▶ **O QUE SE PEDE**:
1. Liste todas as pessoas mencionadas pelo nome no texto sobre a Abin Paralela.
2. Reescreva a parte do texto sobre a Abin Paralela que começa nas palavras "O colunista do" e termina após "chamada Abin Paralela.", substituindo "colunista" por "jornalista".
3. Segundo o texto sobre a Abin Paralela, quanto tempo duraram as consultas feitas no caso de Noblat?

O colunista do Metrópoles Ricardo Noblat foi um dos profissionais da imprensa monitorados por uma estrutura clandestina da Agência Brasileira de Inteligência (Abin) durante o governo do ex-presidente Jair Bolsonaro (PL), mostra relatório da Polícia Federal (PF) cujo sigilo foi retirado nessa quarta-feira (19/6) pelo ministro Alexandre de Moraes, do Supremo Tribunal Federal (STF). A conclusão foi inserida no âmbito da investigação sobre as ações da chamada Abin Paralela.
Segundo o documento, a Abin Paralela monitorou ilegalmente autoridades dos Três Poderes, jornalistas e servidores públicos entre fevereiro de 2019 e abril de 2021. No caso de Noblat, as consultas ocorreram em 23 de julho de 2020, quando o profissional escrevia para a Revista Veja, e duraram aproximadamente três horas. Segundo a PF, as buscas tiveram início por volta do meio-dia, na mesma manhã em que o jornalista publicou uma matéria com críticas ao então presidente Jair Bolsonaro e a militares de seu governo. Além de Noblat, a esposa dele, Rebeca Scatrut, também foi alvo das buscas, diz a PF.

▶ **ENTRADAS DE DADOS**:
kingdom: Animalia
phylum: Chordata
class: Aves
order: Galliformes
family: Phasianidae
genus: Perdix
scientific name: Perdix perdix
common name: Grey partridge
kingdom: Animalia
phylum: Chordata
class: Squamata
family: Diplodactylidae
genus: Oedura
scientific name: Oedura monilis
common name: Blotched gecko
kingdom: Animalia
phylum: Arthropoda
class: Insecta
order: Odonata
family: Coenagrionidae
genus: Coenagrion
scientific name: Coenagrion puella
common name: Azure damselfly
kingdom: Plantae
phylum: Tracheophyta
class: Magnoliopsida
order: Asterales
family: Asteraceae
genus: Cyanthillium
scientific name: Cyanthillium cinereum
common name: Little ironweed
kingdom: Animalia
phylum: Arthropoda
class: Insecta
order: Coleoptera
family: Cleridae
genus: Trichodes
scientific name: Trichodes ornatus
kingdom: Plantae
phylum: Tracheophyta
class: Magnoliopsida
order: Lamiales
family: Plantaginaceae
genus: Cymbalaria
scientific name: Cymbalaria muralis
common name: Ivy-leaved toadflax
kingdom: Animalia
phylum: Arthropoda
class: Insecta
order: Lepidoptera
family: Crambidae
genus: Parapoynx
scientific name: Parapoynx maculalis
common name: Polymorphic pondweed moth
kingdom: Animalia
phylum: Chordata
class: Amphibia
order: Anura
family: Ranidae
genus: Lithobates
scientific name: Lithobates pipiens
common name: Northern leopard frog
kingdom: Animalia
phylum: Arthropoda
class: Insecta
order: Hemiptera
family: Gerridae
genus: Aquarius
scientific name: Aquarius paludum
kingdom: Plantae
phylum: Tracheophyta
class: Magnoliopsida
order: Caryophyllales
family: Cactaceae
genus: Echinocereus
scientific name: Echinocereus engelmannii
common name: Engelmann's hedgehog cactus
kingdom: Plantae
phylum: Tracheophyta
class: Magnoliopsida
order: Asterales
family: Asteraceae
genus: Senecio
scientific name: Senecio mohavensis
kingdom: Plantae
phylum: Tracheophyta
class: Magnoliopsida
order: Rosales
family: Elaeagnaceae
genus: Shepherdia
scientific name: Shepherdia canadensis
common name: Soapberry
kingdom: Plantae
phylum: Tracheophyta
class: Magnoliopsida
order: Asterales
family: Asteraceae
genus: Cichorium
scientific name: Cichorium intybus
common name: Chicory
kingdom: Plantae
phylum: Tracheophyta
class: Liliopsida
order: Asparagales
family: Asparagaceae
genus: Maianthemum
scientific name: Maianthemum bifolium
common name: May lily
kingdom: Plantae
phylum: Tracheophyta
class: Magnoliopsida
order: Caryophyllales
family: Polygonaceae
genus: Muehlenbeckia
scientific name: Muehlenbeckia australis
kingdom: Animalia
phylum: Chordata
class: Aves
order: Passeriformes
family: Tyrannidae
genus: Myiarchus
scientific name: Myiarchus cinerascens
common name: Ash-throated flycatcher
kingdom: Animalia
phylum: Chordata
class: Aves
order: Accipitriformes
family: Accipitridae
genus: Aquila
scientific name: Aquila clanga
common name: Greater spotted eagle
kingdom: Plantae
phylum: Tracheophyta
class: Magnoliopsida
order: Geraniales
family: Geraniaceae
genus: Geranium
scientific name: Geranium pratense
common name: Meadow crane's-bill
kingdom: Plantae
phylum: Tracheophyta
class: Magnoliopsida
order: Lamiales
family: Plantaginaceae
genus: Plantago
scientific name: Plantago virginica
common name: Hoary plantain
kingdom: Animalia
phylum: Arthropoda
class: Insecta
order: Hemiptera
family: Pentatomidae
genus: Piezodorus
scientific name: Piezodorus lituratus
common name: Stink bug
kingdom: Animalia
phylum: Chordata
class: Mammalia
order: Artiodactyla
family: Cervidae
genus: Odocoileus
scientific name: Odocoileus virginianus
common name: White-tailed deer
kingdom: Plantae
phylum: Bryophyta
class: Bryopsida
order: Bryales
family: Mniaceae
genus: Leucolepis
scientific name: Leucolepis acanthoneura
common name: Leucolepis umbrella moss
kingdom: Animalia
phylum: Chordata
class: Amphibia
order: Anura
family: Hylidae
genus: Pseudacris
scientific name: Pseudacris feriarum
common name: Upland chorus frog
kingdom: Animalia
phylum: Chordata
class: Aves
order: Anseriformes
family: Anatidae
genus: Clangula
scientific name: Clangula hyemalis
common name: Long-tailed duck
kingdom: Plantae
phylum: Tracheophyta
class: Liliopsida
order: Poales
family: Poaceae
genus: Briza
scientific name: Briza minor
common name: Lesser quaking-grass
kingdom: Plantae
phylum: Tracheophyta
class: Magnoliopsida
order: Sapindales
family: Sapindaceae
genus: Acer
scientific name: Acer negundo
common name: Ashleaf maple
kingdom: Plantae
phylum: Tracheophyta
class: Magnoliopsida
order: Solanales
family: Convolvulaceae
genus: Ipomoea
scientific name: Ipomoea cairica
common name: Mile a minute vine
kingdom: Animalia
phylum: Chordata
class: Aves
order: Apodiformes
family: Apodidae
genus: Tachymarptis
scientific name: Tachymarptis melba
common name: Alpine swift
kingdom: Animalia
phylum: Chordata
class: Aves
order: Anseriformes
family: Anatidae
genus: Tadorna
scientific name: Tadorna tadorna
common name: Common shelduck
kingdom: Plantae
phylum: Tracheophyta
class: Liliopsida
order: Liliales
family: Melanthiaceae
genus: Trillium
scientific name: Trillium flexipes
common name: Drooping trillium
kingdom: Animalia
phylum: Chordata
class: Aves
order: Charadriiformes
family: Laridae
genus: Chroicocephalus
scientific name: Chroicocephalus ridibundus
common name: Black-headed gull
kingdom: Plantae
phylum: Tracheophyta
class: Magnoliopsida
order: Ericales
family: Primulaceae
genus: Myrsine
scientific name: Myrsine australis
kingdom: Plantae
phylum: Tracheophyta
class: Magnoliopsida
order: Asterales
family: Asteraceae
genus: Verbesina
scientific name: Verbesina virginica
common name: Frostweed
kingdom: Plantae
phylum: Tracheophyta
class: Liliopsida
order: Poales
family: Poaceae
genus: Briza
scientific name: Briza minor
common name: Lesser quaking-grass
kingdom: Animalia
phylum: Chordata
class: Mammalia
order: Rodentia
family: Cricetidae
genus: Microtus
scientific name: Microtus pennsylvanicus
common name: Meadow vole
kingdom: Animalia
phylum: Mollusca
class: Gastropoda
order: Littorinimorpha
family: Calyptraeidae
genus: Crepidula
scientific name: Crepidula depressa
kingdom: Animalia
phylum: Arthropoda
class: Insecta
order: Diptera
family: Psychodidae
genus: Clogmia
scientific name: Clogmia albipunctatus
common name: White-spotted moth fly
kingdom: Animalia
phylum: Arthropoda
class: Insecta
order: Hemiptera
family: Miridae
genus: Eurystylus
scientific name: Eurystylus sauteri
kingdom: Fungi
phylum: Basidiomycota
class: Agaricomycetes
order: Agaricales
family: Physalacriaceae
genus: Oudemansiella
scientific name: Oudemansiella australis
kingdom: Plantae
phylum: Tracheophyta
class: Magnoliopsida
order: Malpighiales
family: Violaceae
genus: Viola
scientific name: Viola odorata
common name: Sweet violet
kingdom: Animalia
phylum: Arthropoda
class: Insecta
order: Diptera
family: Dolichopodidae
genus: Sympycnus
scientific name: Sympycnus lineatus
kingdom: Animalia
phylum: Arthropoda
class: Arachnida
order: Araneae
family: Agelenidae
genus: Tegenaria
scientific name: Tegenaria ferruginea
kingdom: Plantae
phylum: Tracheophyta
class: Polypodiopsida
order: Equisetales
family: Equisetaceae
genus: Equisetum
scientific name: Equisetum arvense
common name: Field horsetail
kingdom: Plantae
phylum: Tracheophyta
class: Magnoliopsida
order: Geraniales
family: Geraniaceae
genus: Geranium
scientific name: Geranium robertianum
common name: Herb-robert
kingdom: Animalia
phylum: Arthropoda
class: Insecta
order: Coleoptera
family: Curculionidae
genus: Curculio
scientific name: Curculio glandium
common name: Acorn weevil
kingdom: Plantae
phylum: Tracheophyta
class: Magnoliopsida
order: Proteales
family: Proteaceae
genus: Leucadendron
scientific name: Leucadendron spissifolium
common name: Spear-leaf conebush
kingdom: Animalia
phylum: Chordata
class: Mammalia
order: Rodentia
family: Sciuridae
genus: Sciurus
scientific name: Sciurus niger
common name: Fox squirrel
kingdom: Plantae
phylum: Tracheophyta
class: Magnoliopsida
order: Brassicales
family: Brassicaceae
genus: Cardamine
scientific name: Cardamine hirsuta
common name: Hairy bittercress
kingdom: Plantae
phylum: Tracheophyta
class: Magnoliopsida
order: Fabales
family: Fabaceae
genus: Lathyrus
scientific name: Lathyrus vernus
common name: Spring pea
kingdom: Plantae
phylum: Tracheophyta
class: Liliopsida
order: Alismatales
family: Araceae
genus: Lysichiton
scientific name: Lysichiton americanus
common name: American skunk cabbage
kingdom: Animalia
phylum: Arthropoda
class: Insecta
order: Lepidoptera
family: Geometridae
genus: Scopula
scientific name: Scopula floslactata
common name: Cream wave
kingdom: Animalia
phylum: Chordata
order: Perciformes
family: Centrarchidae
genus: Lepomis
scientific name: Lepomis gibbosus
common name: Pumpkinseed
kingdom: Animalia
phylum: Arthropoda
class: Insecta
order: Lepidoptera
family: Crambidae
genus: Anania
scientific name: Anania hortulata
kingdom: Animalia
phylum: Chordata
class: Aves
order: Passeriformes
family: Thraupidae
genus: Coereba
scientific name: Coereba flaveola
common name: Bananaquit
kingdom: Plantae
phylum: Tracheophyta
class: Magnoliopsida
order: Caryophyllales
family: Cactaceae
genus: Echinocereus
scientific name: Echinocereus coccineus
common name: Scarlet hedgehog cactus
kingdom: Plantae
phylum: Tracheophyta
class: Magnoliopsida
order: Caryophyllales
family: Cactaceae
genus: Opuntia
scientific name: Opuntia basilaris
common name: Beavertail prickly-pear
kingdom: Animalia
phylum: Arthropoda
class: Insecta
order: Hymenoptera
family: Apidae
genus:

▶ **TAREFAS RESOLVIDAS**:
1. Ricardo Noblat, Jair Bolsonaro, Alexandre de Moraes, Rebeca Scatrut

2.
O jornalista do Metrópoles Ricardo Noblat foi um dos profissionais da imprensa monitorados por uma estrutura clandestina da Agência Brasileira de Inteligência (Abin) durante o governo do ex-presidente Jair Bolsonaro (PL), mostra relatório da Polícia Federal (PF) cujo sigilo foi retirado nessa quarta-feira (19/6) pelo ministro Alexandre de Moraes, do Supremo Tribunal Federal (STF). A conclusão foi inserida no âmbito da investigação sobre as ações da chamada Abin Paralela.

3. Aproximadamente três horas.